Го-го-го-гo! Это он!. Гляньте на него! Под замок! Не под залог!
Уже? Нет, пока нет. За локоть его держал Киллиан, шепча на ухо:
— Игнорируйте!
Вопль резким фальцетом:
— Шерррр-мааанннн… Шеррр-мааанннн!
— МОЛЧАТЬ! ВСЕМ СЕСТЬ!
Такого зычного голоса Шерману еще не доводилось слышать. Сперва он подумал, это относится к нему. Почувствовал себя ужасно виноватым, хотя и не произнес ни звука.
— ЕЩЕ ОДИН ВЫКРИК — И Я ВСЕХ УДАЛЮ ИЗ ЗАЛА. Я ПОНЯТНО ВЫРАЖАЮСЬ?
На судейском помосте под надписью «НА ГОСПОДА УПОВАЕМ» стоял тощий человек с ястребиным носом, лысый, в черной мантии, он опирался кулаками выпрямленных рук о крышку стола, словно бегун, готовый рвануть вперед со старта. Он обвел публику свирепым взглядом — Шерману были видны бешеные белки его глаз. Демонстранты возроптали, но затихли.

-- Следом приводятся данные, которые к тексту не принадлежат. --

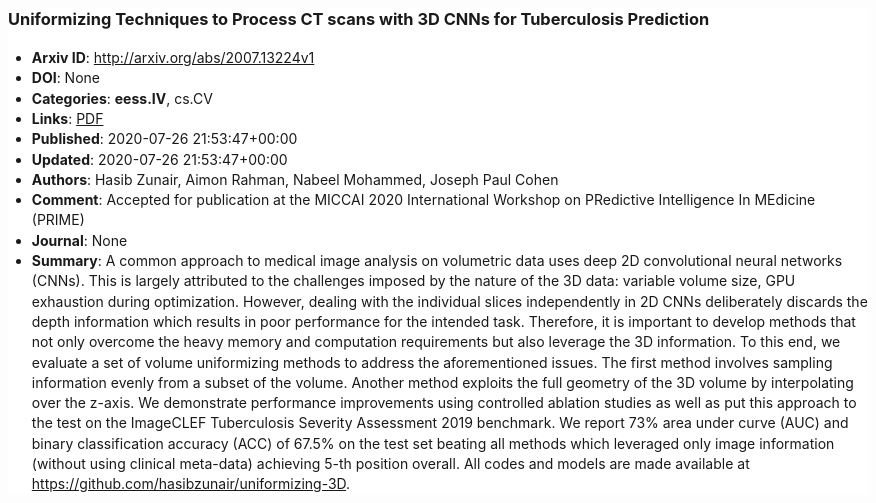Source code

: 

### Uniformizing Techniques to Process CT scans with 3D CNNs for Tuberculosis Prediction
- **Arxiv ID**: http://arxiv.org/abs/2007.13224v1
- **DOI**: None
- **Categories**: **eess.IV**, cs.CV
- **Links**: [PDF](http://arxiv.org/pdf/2007.13224v1)
- **Published**: 2020-07-26 21:53:47+00:00
- **Updated**: 2020-07-26 21:53:47+00:00
- **Authors**: Hasib Zunair, Aimon Rahman, Nabeel Mohammed, Joseph Paul Cohen
- **Comment**: Accepted for publication at the MICCAI 2020 International Workshop on
  PRedictive Intelligence In MEdicine (PRIME)
- **Journal**: None
- **Summary**: A common approach to medical image analysis on volumetric data uses deep 2D convolutional neural networks (CNNs). This is largely attributed to the challenges imposed by the nature of the 3D data: variable volume size, GPU exhaustion during optimization. However, dealing with the individual slices independently in 2D CNNs deliberately discards the depth information which results in poor performance for the intended task. Therefore, it is important to develop methods that not only overcome the heavy memory and computation requirements but also leverage the 3D information. To this end, we evaluate a set of volume uniformizing methods to address the aforementioned issues. The first method involves sampling information evenly from a subset of the volume. Another method exploits the full geometry of the 3D volume by interpolating over the z-axis. We demonstrate performance improvements using controlled ablation studies as well as put this approach to the test on the ImageCLEF Tuberculosis Severity Assessment 2019 benchmark. We report 73% area under curve (AUC) and binary classification accuracy (ACC) of 67.5% on the test set beating all methods which leveraged only image information (without using clinical meta-data) achieving 5-th position overall. All codes and models are made available at https://github.com/hasibzunair/uniformizing-3D.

Судья — это был Майрон Ковитский — продолжал смотреть на публику испепеляющим взором.
— В этом зале говорят тогда, когда велит суд. Свои суждения о согражданах высказывают те, кто избран в состав присяжных, и тогда, когда об этом их просит суд. Вы встаете и докладываете ваше частное мнение, когда суд предлагает вам встать и доложить. А до тех пор — ВСЕМ СИДЕТЬ И МОЛЧАТЬ! ЗДЕСЬ СУД… А СУД — ЭТО Я! Я ПОНЯТНО ВЫРАЖАЮСЬ? Если среди вас есть такие, кто со мной не согласен и хотел бы выразить суду свое неуважение, то им я могу предложить провести некоторое время в качестве гостей штата Нью-Йорк и на досуге поразмыслить над моими словами. Я — ПОНЯТНО — ВЫРАЖАЮСЬ?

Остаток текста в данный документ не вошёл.